Israel’s far-right national security minister has sparred with US supermodel Bella Hadid over comments this week that Palestinians condemned as racist.
In an interview with N12 News on Wednesday, Itamar Ben-Gvir said that the right to life and movement for settlers in illegal settlements in the occupied West Bank trumped the right to movement for Palestinians.
Palestinians have long railed against travel restrictions, including checkpoints, imposed on them by Israel in the occupied West Bank, an area where they exercise limited self-rule.
Ben-Gvir, who lives in the Jewish settlement of Kiryat Arba near the flashpoint West Bank city of Hebron, said in the interview the curbs were needed to protect his family’s security.
“My right, my wife’s right, my children’s right to travel on the roads of Judea and Samaria is more important than the right to movement for Arabs,” he said, referring to the West Bank by its biblical Hebrew name.
Supermodel Bella Hadid, whose father is Palestinian and who has been a vocal supporter of Palestinian rights, criticised Ben-Gvir’s comment on Instagram, where she has close to 60 million followers.

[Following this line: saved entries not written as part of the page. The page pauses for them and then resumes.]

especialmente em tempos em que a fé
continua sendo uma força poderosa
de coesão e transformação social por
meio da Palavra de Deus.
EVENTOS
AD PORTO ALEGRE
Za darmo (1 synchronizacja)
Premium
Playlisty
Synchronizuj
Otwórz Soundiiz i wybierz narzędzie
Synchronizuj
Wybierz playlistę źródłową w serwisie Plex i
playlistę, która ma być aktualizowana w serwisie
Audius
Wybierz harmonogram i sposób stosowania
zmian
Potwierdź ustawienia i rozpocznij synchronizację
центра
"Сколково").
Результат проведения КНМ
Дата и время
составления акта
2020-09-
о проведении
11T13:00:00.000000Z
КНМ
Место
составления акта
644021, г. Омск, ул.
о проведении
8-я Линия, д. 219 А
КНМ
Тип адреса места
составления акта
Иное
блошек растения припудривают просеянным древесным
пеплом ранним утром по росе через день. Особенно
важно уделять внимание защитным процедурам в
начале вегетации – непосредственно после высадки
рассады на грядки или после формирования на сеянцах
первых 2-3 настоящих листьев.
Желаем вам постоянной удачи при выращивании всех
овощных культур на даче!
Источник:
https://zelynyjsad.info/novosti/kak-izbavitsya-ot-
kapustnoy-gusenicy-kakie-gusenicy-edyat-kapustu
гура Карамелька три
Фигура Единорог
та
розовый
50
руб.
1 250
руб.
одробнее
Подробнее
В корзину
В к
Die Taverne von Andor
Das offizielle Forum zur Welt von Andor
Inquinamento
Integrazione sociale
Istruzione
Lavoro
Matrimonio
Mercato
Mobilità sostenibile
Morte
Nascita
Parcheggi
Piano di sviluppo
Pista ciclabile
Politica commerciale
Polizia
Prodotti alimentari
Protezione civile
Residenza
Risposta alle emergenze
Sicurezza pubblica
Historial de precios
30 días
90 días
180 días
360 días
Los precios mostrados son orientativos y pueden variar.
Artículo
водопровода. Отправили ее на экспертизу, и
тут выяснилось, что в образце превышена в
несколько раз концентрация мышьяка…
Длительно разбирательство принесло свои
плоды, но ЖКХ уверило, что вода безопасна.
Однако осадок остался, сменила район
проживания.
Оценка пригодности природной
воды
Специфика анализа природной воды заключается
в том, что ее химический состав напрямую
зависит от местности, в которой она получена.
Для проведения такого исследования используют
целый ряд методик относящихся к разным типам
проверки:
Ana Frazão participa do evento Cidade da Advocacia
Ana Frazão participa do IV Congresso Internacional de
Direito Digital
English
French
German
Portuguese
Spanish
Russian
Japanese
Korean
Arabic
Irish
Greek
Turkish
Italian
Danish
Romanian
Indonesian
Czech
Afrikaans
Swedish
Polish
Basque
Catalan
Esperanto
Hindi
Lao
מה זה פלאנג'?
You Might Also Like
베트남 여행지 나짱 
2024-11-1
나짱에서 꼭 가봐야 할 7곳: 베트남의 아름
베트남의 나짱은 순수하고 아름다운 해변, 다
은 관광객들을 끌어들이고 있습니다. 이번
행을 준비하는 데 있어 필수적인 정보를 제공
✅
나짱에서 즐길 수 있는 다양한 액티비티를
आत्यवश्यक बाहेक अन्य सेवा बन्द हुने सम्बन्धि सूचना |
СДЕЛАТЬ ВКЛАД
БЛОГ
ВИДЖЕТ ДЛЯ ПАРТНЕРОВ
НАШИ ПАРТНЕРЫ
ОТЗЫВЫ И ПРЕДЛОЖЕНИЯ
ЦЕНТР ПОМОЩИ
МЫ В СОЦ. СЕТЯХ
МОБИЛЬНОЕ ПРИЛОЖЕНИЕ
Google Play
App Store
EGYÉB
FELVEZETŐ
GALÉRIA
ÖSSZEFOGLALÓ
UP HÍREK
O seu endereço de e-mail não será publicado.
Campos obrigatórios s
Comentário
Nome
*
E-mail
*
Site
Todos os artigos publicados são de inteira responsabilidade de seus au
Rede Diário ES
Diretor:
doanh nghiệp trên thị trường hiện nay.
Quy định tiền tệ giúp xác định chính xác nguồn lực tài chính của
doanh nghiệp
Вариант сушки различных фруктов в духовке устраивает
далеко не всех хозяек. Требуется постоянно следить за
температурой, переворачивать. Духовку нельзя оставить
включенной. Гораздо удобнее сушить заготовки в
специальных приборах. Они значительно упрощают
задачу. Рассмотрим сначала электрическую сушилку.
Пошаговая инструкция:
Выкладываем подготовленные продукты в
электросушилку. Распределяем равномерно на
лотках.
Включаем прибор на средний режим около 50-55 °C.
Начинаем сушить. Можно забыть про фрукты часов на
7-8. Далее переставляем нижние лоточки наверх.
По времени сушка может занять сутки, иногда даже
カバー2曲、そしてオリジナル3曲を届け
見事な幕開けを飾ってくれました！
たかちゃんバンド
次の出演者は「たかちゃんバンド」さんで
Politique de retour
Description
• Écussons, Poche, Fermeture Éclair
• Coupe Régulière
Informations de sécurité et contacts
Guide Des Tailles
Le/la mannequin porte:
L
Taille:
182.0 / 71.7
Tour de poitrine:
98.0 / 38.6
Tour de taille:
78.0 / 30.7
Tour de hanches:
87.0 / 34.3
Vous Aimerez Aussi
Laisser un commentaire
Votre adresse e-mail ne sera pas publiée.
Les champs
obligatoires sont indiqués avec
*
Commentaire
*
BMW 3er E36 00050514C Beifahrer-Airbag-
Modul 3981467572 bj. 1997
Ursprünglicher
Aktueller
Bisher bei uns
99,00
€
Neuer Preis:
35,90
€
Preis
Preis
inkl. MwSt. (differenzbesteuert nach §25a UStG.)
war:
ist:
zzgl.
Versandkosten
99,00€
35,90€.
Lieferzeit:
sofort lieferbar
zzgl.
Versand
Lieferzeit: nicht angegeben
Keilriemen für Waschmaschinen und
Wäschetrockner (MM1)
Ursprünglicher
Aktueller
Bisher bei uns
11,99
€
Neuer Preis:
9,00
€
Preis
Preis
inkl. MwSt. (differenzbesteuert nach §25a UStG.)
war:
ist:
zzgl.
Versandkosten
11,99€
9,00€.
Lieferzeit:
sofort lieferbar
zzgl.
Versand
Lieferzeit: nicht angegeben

“In no place, no time, especially in 2023 should one life be more valuable than another’s. Especially simply because of their ethnicity, culture or pure hatred,” she wrote in a post on Thursday.
She also posted a video from leading Israeli rights group B’Tselem showing Israeli soldiers in Hebron telling a resident that Palestinians are not permitted to walk on a certain street because it is reserved for Jews. “Does this remind anyone of anything?” she wrote.
Ben-Gvir responded in a statement on Friday calling Hadid an “Israel hater” and said she had shared only a segment of the interview on her social media account in order to portray him as a racist.
The Palestinian Ministryof Foreign Affairs on Thursday condemned Ben-Gvir’s remark as “racist and heinous” and said it “only confirms Israel’s apartheid regime of Jewish supremacy”.
The international community, along with the Palestinians, considers settlement construction illegal. More than 700,000 Israelis live in the occupied West Bank and East Jerusalem – territories captured by Israel in 1967 and sought by the Palestinian leaders for a future state.
Palestinians in Hebron, where Jewish settlements eat up a significant proportion of the centre of the city, are particularly vulnerable to state-sponsored settler violence as well as Israeli surveillance.
Settler attacks against Palestinians and their property are also a regular occurrence.
Israel has rejected any suggestions that it maintains an apartheid system over Palestinians, despite reports by leading rights organisations – including Human Rights Watch and Amnesty International – otherwise.
The West Bank has been rocked by violence since early last year, especially with repeated deadly raids by the army.
According to the United Nations, more than 200 Palestinians have been killed this year, the highest number of fatalities since 2005.
Ben-Gvir, a member of Prime Minister Benjamin Netanyahu’s far-right coalition, has been convicted in the past of inciting racism and of supporting a terrorist organisation.